— start DATA —
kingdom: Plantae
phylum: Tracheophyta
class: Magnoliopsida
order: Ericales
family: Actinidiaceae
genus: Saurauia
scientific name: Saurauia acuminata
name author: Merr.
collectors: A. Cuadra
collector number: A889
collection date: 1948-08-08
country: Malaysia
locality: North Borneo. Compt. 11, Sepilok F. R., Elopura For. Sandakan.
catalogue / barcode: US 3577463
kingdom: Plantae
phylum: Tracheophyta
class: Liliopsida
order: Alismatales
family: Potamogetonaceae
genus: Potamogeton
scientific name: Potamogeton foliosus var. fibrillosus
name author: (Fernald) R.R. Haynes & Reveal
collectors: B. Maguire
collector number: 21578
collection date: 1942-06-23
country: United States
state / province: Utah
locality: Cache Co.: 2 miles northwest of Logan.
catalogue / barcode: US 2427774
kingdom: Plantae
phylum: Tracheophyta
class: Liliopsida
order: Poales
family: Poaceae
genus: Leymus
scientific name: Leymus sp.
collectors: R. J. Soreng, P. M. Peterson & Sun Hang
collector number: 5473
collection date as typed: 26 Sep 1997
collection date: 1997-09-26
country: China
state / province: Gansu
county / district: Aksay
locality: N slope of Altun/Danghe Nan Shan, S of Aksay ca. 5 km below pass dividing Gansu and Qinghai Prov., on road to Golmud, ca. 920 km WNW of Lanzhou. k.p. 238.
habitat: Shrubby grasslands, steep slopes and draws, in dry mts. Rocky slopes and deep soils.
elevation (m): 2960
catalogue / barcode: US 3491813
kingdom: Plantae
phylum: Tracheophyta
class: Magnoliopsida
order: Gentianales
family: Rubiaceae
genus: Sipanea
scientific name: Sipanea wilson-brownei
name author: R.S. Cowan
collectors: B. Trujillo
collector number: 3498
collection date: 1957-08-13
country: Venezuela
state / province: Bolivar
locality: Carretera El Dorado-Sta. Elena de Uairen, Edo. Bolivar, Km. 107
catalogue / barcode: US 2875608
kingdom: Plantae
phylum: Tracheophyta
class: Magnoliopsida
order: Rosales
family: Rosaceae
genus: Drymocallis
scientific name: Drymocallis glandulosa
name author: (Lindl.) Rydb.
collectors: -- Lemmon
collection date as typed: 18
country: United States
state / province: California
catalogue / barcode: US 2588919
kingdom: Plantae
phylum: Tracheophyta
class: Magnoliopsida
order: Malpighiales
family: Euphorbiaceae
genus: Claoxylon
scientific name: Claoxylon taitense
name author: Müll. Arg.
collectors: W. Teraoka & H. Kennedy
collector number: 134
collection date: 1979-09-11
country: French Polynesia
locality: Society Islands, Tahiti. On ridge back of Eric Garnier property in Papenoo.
— end DATA —
**GOAL**.
Print each line of the data above verbatim, in its original order, with nothing changed or left out.

**ANSWER TO THIS TASK**.
kingdom: Plantae
phylum: Tracheophyta
class: Magnoliopsida
order: Ericales
family: Actinidiaceae
genus: Saurauia
scientific name: Saurauia acuminata
name author: Merr.
collectors: A. Cuadra
collector number: A889
collection date: 1948-08-08
country: Malaysia
locality: North Borneo. Compt. 11, Sepilok F. R., Elopura For. Sandakan.
catalogue / barcode: US 3577463
kingdom: Plantae
phylum: Tracheophyta
class: Liliopsida
order: Alismatales
family: Potamogetonaceae
genus: Potamogeton
scientific name: Potamogeton foliosus var. fibrillosus
name author: (Fernald) R.R. Haynes & Reveal
collectors: B. Maguire
collector number: 21578
collection date: 1942-06-23
country: United States
state / province: Utah
locality: Cache Co.: 2 miles northwest of Logan.
catalogue / barcode: US 2427774
kingdom: Plantae
phylum: Tracheophyta
class: Liliopsida
order: Poales
family: Poaceae
genus: Leymus
scientific name: Leymus sp.
collectors: R. J. Soreng, P. M. Peterson & Sun Hang
collector number: 5473
collection date as typed: 26 Sep 1997
collection date: 1997-09-26
country: China
state / province: Gansu
county / district: Aksay
locality: N slope of Altun/Danghe Nan Shan, S of Aksay ca. 5 km below pass dividing Gansu and Qinghai Prov., on road to Golmud, ca. 920 km WNW of Lanzhou. k.p. 238.
habitat: Shrubby grasslands, steep slopes and draws, in dry mts. Rocky slopes and deep soils.
elevation (m): 2960
catalogue / barcode: US 3491813
kingdom: Plantae
phylum: Tracheophyta
class: Magnoliopsida
order: Gentianales
family: Rubiaceae
genus: Sipanea
scientific name: Sipanea wilson-brownei
name author: R.S. Cowan
collectors: B. Trujillo
collector number: 3498
collection date: 1957-08-13
country: Venezuela
state / province: Bolivar
locality: Carretera El Dorado-Sta. Elena de Uairen, Edo. Bolivar, Km. 107
catalogue / barcode: US 2875608
kingdom: Plantae
phylum: Tracheophyta
class: Magnoliopsida
order: Rosales
family: Rosaceae
genus: Drymocallis
scientific name: Drymocallis glandulosa
name author: (Lindl.) Rydb.
collectors: -- Lemmon
collection date as typed: 18
country: United States
state / province: California
catalogue / barcode: US 2588919
kingdom: Plantae
phylum: Tracheophyta
class: Magnoliopsida
order: Malpighiales
family: Euphorbiaceae
genus: Claoxylon
scientific name: Claoxylon taitense
name author: Müll. Arg.
collectors: W. Teraoka & H. Kennedy
collector number: 134
collection date: 1979-09-11
country: French Polynesia
locality: Society Islands, Tahiti. On ridge back of Eric Garnier property in Papenoo.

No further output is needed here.